Ich schwieg und zog mir die Schuhe an. Man war das gerade peinlich. Mit warmen Blick beobachtete sie jede Bewegung die von mir ausging. Ein letzter Blick auf die Uhr. Mist, schon dreiviertel Neun. Ich nahm die Türklinke in die Hand und harrte aus. Natürlich hätte ich einfach gehen können, doch meine innere Unruhe schrie in mir. Ich hätte so viele Fragen. Es brannte mir so sehr auf der Seele. Ich musste es sie einfach fragen und da ich es sowieso nicht pünktlich nach Hause schaffen würde, atmete ich tief durch und sprach es einfach aus, was mich den ganzen Abend über beschäftigt hatte. „Das heute im Klassenzimmer, was hätte das zu bedeuten?" Ich drehte mich um und schaute ihr direkt in die Augen. Sie kam näher. „Ich m... Ich weiß es nicht. Was glaubst du denn?" Flüsterte sie mit zarter Stimme. Ok, also mit dieser Antwort hatte ich nicht gerechnet.

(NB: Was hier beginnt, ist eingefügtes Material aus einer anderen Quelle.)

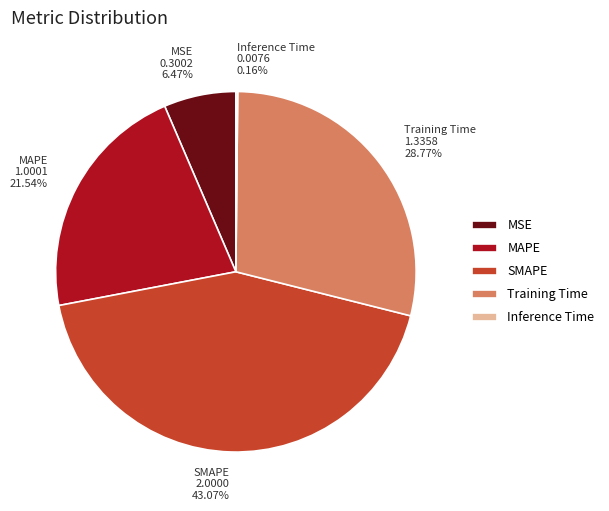

Which category has the biggest portion of the pie?

SMAPE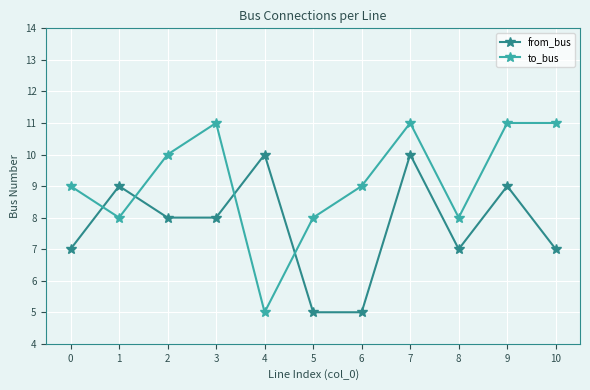

Is the value of to_bus at 1 greater than the value of from_bus at 5?

Yes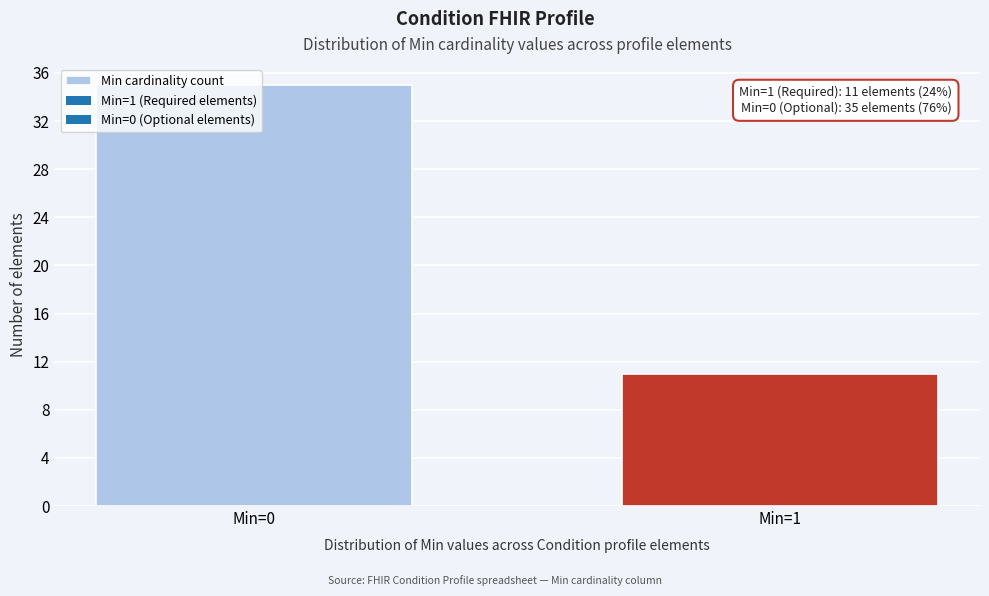

At which category does the chart reach its minimum across all series?

Min=1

Sie stand knapp vor mir und mein Herz raste wie wild. Ja, Jess, was hatte es zu bedeuten? Was bedeutete sie für dich? Was war es was du mehr als alles andere wolltest? Die Antwort war klar.
Sie. Ich wollte sie.
Stürmisch machte ich einen großen Schritt auf Ms. Morgan zu und legte meine Rechte Hand an ihre Wange, als würde ich sie festhalten. Endlich hatte ich den Mut dazu und schloss die letzten Zentimeter zwischen uns. Mit geschlossenen Augen spürte ich ihre Weichen Lippen auf meinen. Schmeckte ihren zarten Lippenstift und genoss jede einzelne Sekunde des Moments. Zunächst machten sich vereinzelte Zweifel in mir breit, ob es die richtige Entscheidung war, doch dann küsste sie mich zurück und eine Welle des Glücks überflutete mich. Sie bewegte ihre Lippen zu meinen und legte ihre Hände auf meine Hüften. Langsam drückte sie mich nach Hinten. Ich spürte die hätte Wand in meinem Rücken. Noch immer verschmolzen unsere Lippen miteinander und ich wollte diesen Moment niemals enden lassen. Mit ihrer Zunge Strich sie sanft über Meine Unterlippe, was mir ein leichtes Stöhnen entlockte. Ich gewährte ihr einlass, woraufhin ein kurzer Machtkampf entfachte, bei dem sie jedoch eindeutig dominierte, da jede Berührung von ihr mich schwach machte. Ich spürte wie die Luft langsam knapp wurde und meine Beine immer weicher wurden. Erneut drückte sie sich mit ihrem ganzen Körper gegen mich und fuhr mit ihren Händen durch meine Haare.
Passierte das gerade wirklich? Es schien mir zu schön um wahr zu sein. Alles war perfekt. Sie war perfekt. Sie machte mich schwach und glücklich zur selben Zeit.
Meine Hände suchten an ihrem Rücken halt, doch alles was ich konnte, war mich in dem Moment von meinen Gefühlen tragen zu lassen.